The consensus sequences from wtcns are much accurater than PacBio reads, may reach to 99.7%, but still cannot fit the need of genome assembly. If you have other tools (e.g. Quiver) to improve the consensus sequences, please reduce the number of iterations to save time, by wtcns -n 1 or -n 2.
Correcting long noisy reads on DBG from short accurate reads using k-mer moving. The DBG contains a smaller kmer (e.g. k=25) for k-mer moving, and a bigger kmer (e.g. k=41) to verify the path of kmer moving. The bigger kmers are stored in counting-bloom-filter to save the memory.
Building the DBG:
wtcorr -t 32 -i read_1.fa -i read_2.fa -k 25 -K 41 -w sr.k25K41.dbg
and correcting:
wtcorr -t 32 -r sr.k25K41.dbg -c 5 -0 3 -1 2 -L -o corrected.fa raw.fa
wtcorr is very slow in large genome. It doesn't trust any matched kmer, and try to start graph alignment from any possible matched kmer. Given a matched kmer between PacBio read and DBG, it performs forward and backword kmer moving, and merges the alignments. By default, it is local alignment mode. It will give more than one corrected fragments. There may be more than hundreds of matched kmers, there would be many kmers are random-matched (depends on the genome size and PacBio errors). So that, when come to a kmer contained in prevois local alignment, it may loss the true. I have worked out a algorithm which can start alignments from all matched kmers, and use dynamic programming to avoid repeat calculation. However, it is not implemented by now.
Whether error correction helps or not?

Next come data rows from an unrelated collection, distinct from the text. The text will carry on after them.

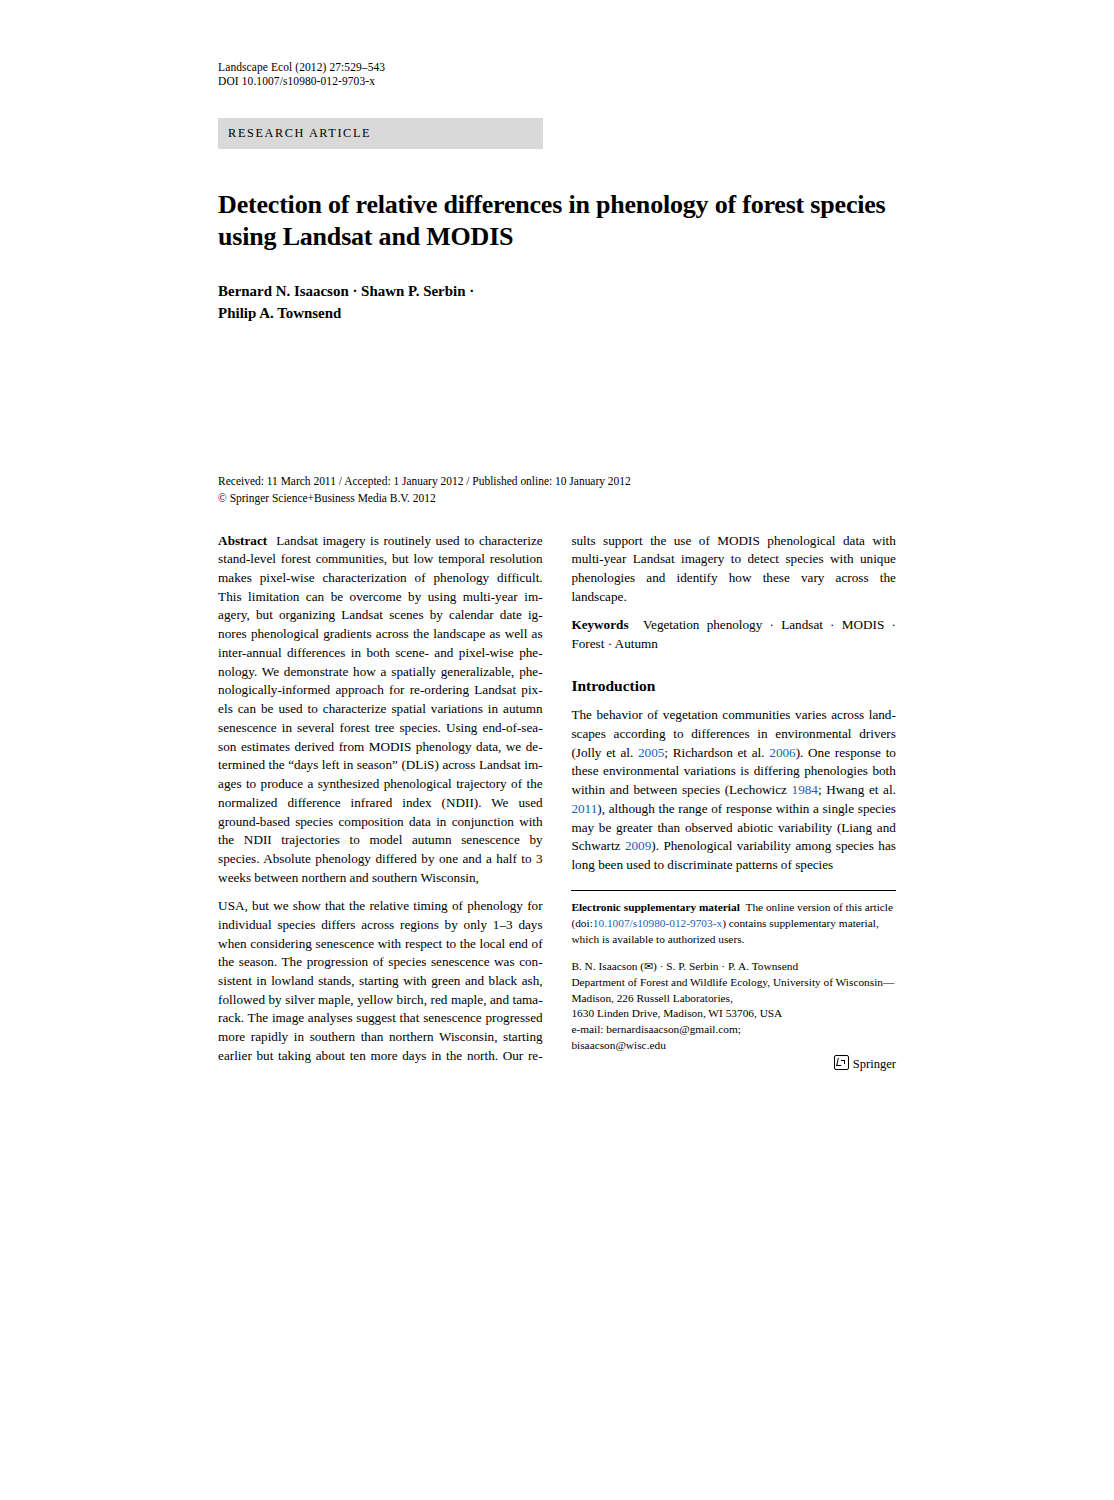Landscape Ecol (2012) 27:529–543
DOI 10.1007/s10980-012-9703-x
RESEARCH ARTICLE
Detection of relative differences in phenology of forest species using Landsat and MODIS
Bernard N. Isaacson · Shawn P. Serbin ·
Philip A. Townsend
Received: 11 March 2011 / Accepted: 1 January 2012 / Published online: 10 January 2012
© Springer Science+Business Media B.V. 2012
Abstract Landsat imagery is routinely used to characterize stand-level forest communities, but low temporal resolution makes pixel-wise characterization of phenology difficult. This limitation can be overcome by using multi-year imagery, but organizing Landsat scenes by calendar date ignores phenological gradients across the landscape as well as inter-annual differences in both scene- and pixel-wise phenology. We demonstrate how a spatially generalizable, phenologically-informed approach for re-ordering Landsat pixels can be used to characterize spatial variations in autumn senescence in several forest tree species. Using end-of-season estimates derived from MODIS phenology data, we determined the “days left in season” (DLiS) across Landsat images to produce a synthesized phenological trajectory of the normalized difference infrared index (NDII). We used ground-based species composition data in conjunction with the NDII trajectories to model autumn senescence by species. Absolute phenology differed by one and a half to 3 weeks between northern and southern Wisconsin,
USA, but we show that the relative timing of phenology for individual species differs across regions by only 1–3 days when considering senescence with respect to the local end of the season. The progression of species senescence was consistent in lowland stands, starting with green and black ash, followed by silver maple, yellow birch, red maple, and tamarack. The image analyses suggest that senescence progressed more rapidly in southern than northern Wisconsin, starting earlier but taking about ten more days in the north. Our results support the use of MODIS phenological data with multi-year Landsat imagery to detect species with unique phenologies and identify how these vary across the landscape.
Keywords Vegetation phenology · Landsat · MODIS · Forest · Autumn
Introduction
The behavior of vegetation communities varies across landscapes according to differences in environmental drivers (Jolly et al. 2005; Richardson et al. 2006). One response to these environmental variations is differing phenologies both within and between species (Lechowicz 1984; Hwang et al. 2011), although the range of response within a single species may be greater than observed abiotic variability (Liang and Schwartz 2009). Phenological variability among species has long been used to discriminate patterns of species
Electronic supplementary material The online version of this article (doi:10.1007/s10980-012-9703-x) contains supplementary material, which is available to authorized users.
B. N. Isaacson (✉) · S. P. Serbin · P. A. Townsend
Department of Forest and Wildlife Ecology, University of Wisconsin—Madison, 226 Russell Laboratories,
1630 Linden Drive, Madison, WI 53706, USA
e-mail: bernardisaacson@gmail.com;
bisaacson@wisc.edu
Springer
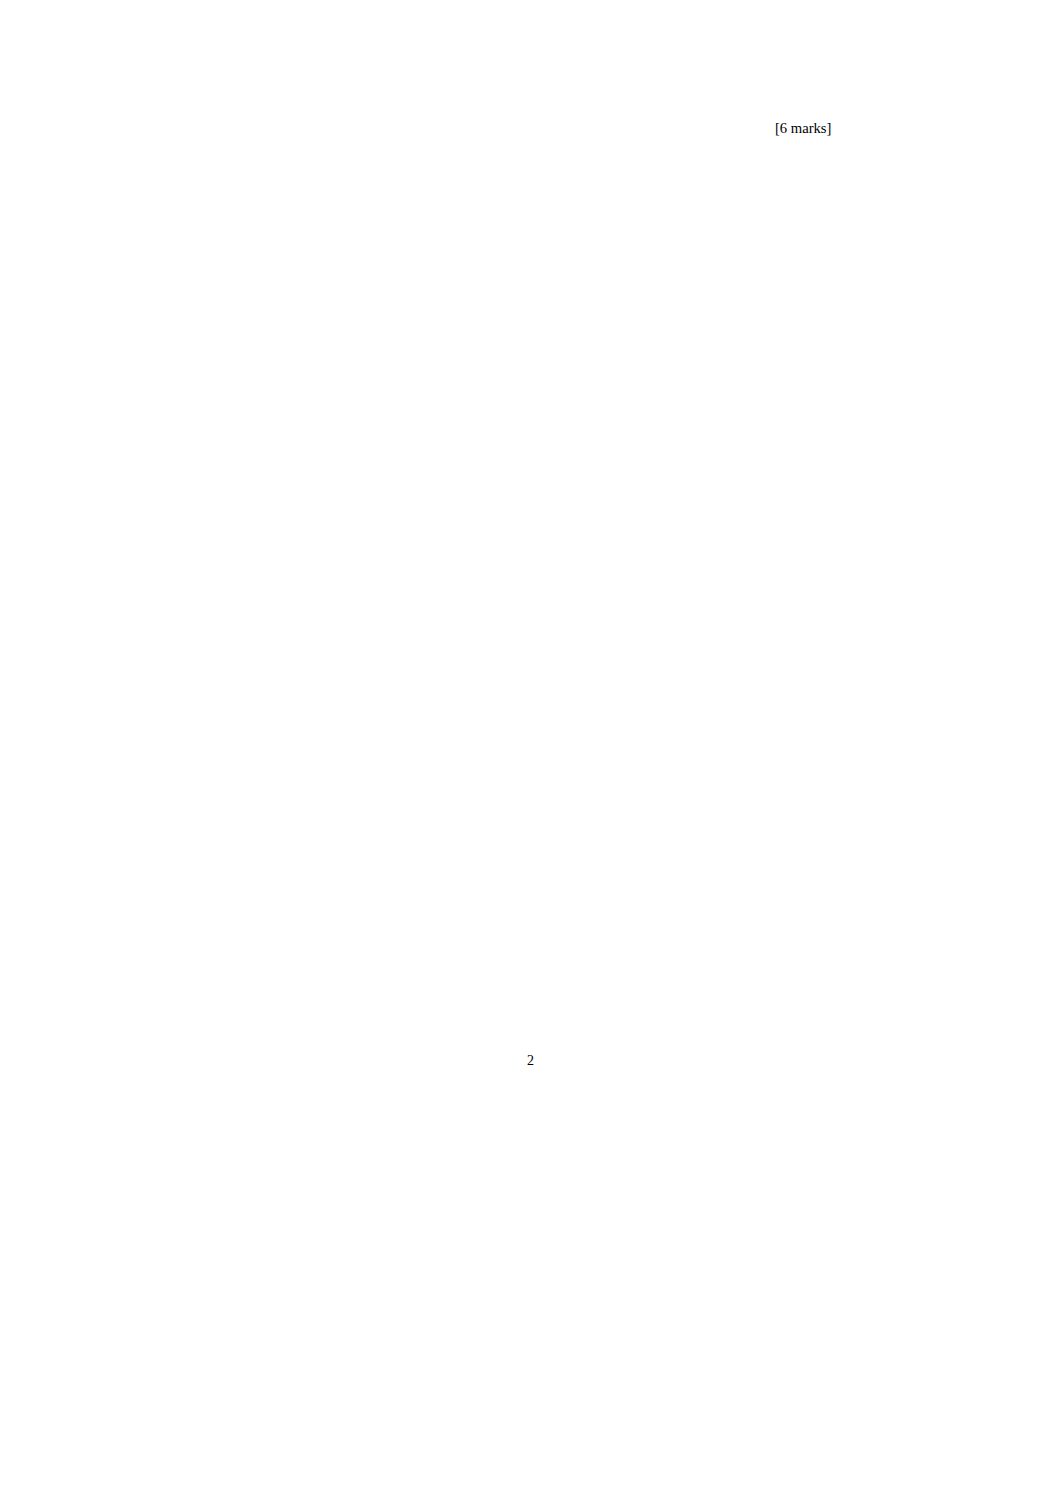[6 marks]
2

Correcting pacbio reads using short reads or itselves, MUST answer this question: Can we distinguish repetitive sequences simplely? Here, repetitive is defined by calculation in the background of high sequencing error, espically INDELs. For less repetitive genomes, error correction will works well and simplify the process of assembly. However, TGS is expected to solve complicated genomes, which always have flood of repeats, will error correction still works well? In SMARTnodeovo, I choose to assemble un-corrected long reads.

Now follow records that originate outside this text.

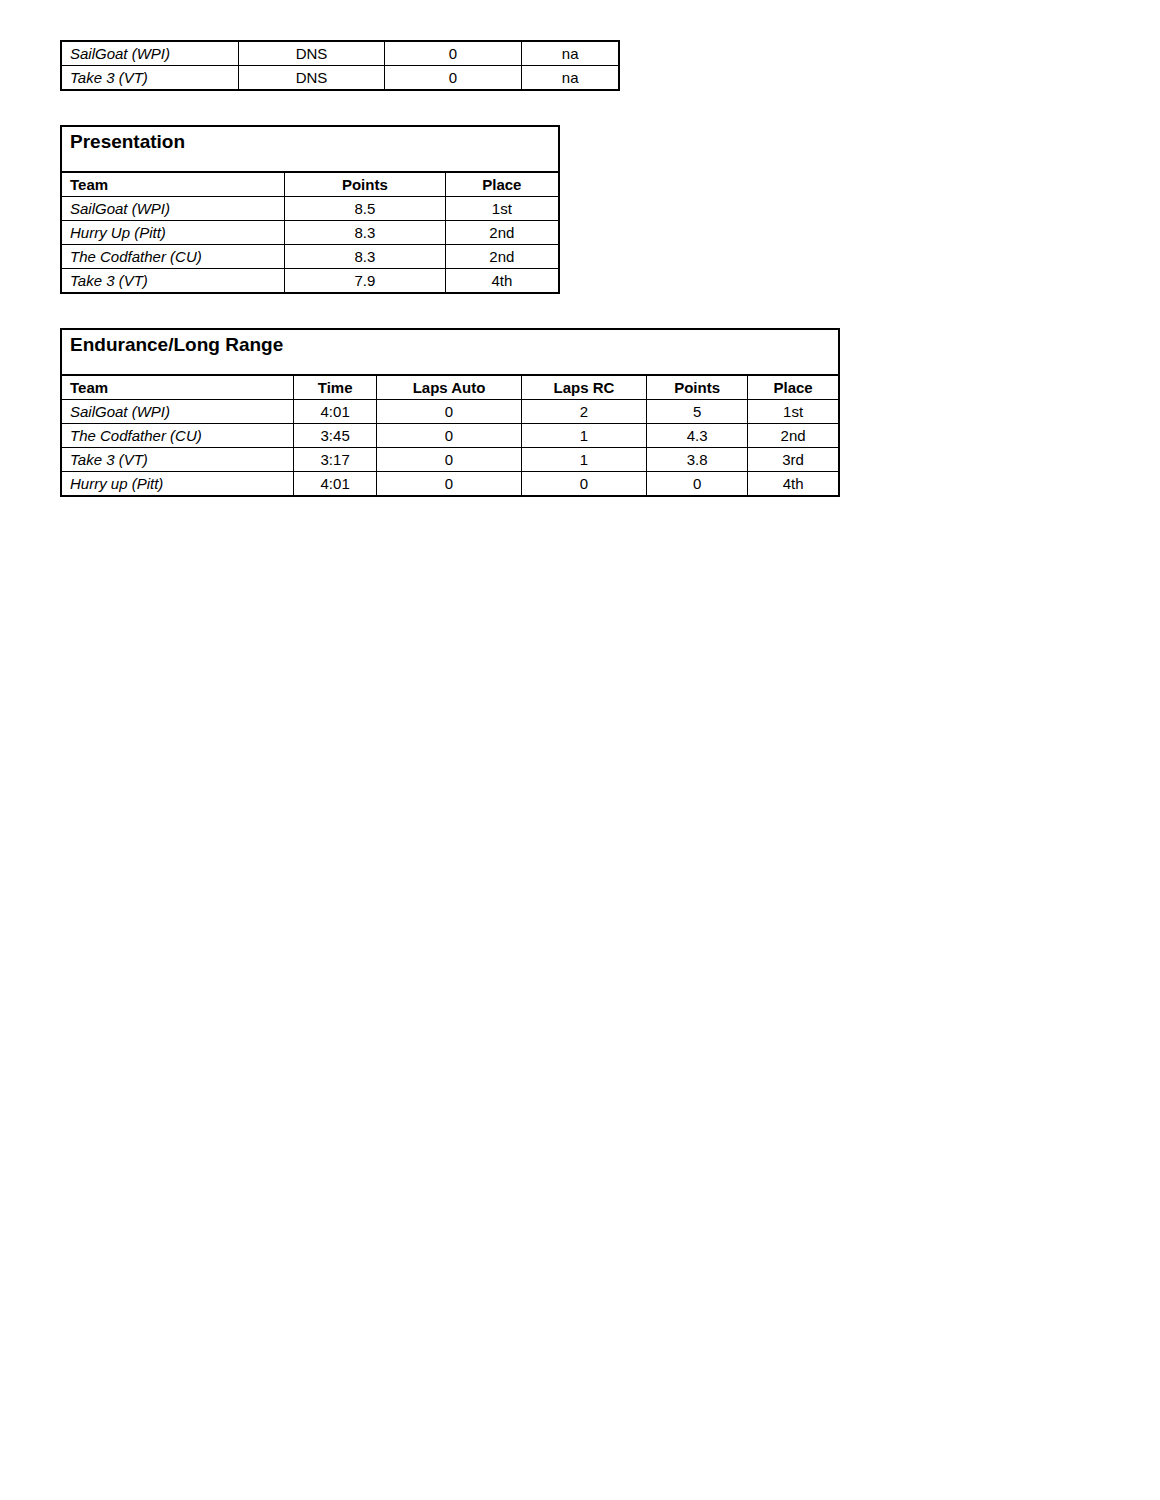| SailGoat (WPI) | DNS | 0 | na |
| Take 3 (VT) | DNS | 0 | na |
Presentation
| Team | Points | Place |
| --- | --- | --- |
| SailGoat (WPI) | 8.5 | 1st |
| Hurry Up (Pitt) | 8.3 | 2nd |
| The Codfather (CU) | 8.3 | 2nd |
| Take 3 (VT) | 7.9 | 4th |
Endurance/Long Range
| Team | Time | Laps Auto | Laps RC | Points | Place |
| --- | --- | --- | --- | --- | --- |
| SailGoat (WPI) | 4:01 | 0 | 2 | 5 | 1st |
| The Codfather (CU) | 3:45 | 0 | 1 | 4.3 | 2nd |
| Take 3 (VT) | 3:17 | 0 | 1 | 3.8 | 3rd |
| Hurry up (Pitt) | 4:01 | 0 | 0 | 0 | 4th |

Align read against its reverse complementary sequence, to detect reads which may miss its adpter. wtcyc generate a read mask file to discribe which part of reads can be used in further analysis. User needn't process the raw reads file, downstream programs can recongize this mask file.
wtcyc -t 32 -i wt.fa -o wt.cyc.clp -a wt.cyc.infowt.cyc.clp is the resulting mask file. wt.cyc.info is the alignments.
wtcyc is obselete, because it may clip the real DNA palindrome (exists in large genome), and cause breakpionts on genome. I classfy this kind of structure error as chimeric, and solve it in wtclp.